Jim rang the doorbell, and looked around at the lights, dusted by a light coating of snow, which frosted the trees and lawns just enough to give Cascade a white Christmas.

"The house looks beautiful. I never saw it all lit up like this for the holidays," Jim said, taking in the fruits of Bill's and Blair's handiwork on the lights.

"It was fun doing it," Blair responded, as the door opened and Bill appeared, opening it and motioning them inside.

"Something smells great," Jim said, smiling.

"Sally's just working on dinner. She left some cheese and crackers in the living room for us."

"How about this snow? Pretty cool to have a white Christmas instead of a wet Christmas," Blair opined, pulling off his coat, which, like Jim's, was damp with the falling snow.

"We can hang those on the hooks in the mud room--it's warm in the kitchen, so they'll dry fast back there." Bill took them and disappeared around the corner to the kitchen.

"I think I'll go wish Sally Merry Christmas." Jim headed back there, and Blair took the gifts into the living room and added them to the other brightly wrapped packages already there. Before long, the two Ellisons were back, and the three men took seats, glasses of red wine in hand, nibbling at the platter of cheese and crackers.

"Does Sally celebrate Christmas? I know it's probably not her native tradition," Blair said.

"She celebrates it because our family always has, but not in the religious sense, no. Actually, that was always nice--having her around on Christmas--you know, for the boys," Bill added. "Oh, Blair, I was meaning to ask you about the Matthews case. I notice you were quoted in the paper."

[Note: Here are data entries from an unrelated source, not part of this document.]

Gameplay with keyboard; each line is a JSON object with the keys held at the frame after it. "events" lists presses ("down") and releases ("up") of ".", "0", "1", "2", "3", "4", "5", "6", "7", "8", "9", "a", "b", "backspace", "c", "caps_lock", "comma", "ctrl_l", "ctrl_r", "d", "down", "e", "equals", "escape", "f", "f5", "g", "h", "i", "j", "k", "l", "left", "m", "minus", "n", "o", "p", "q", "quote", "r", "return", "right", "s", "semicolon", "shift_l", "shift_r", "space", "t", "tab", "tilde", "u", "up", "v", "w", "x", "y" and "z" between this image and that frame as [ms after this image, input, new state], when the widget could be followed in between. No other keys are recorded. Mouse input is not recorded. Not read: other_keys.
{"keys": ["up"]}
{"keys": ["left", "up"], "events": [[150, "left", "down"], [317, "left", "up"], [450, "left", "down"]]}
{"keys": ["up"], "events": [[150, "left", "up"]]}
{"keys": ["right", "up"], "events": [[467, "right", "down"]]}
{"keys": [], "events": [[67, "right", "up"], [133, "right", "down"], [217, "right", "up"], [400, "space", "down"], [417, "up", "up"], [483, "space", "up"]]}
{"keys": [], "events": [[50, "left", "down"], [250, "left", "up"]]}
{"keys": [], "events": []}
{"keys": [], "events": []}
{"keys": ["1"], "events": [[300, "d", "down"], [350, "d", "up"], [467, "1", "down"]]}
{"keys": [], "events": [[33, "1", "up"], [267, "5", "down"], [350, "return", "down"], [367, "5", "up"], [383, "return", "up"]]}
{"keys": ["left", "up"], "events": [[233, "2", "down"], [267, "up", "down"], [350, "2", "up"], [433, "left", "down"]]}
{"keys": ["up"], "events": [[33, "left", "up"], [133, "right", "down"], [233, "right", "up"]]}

"Oh, man," Blair shook his head. "I heard about that one from Simon, the mayor...guess I need to watch out for reporters who corner me outside the hospital."

"I would have never guessed Matthews as a child beater." Bill shook his head. "I guess you never really know what goes on in the privacy of people's homes. So the charges are valid?"

"You know this guy?" Jim asked.

"Only casually. He was just appointed to the board of directors at Cascade Memorial, and I ran into him at a fundraising luncheon in early December." Bill frowned. "Must be an awkward case to handle. Those people have a lot of pull in this community."

"Hence why I get called on the carpet for calling it as I see it in the paper," Blair responded. "It's a little hard to be politically correct when you've just watched them pull life support on a two-year-old that a couple weeks earlier, you held and played with and..." Blair took a drink of his wine. "I'm sorry. I guess this isn't my best subject to get off on tonight."

"Blair was very directly involved in trying to get Ryan out of the household. Everybody at the bullpen met him--he was a sweet little kid."

"I resigned from the U. I want to do this full time. Maybe if I had been a little more...attentive, I could have done something faster."

"That's not fair, Chief. You were all over that case like a sack of snakes. You did all you could and more than the PD could have defended if you'd been wrong."

"They can't let you have the leave of absence they promised you? I know that professor died and they needed you to fill in--"

"You know how fast those search committees work. Especially when they have someone in place to cover the base. Besides, I'm always going to be worrying about my commitment there, and even if I got a semester off, it's not the same as really giving my full attention to the DVU."

"If you have any problems with Mayor Grogan, let me know. I see him at the club at least once or twice a week."

"Thanks," Blair said, smiling a little. While he didn't really want to use Bill's social status to get his job done effectively, he still appreciated the spirit behind the offer.

Sally joined them for dinner, and was pleasantly surprised to be spirited away from her dishes to join them in the living room to open gifts. With after dinner creme de menthe, Christmas music playing softly in the background and the room lit by the fire, the tree lights and a dim lamp in the corner, they gathered around the tree.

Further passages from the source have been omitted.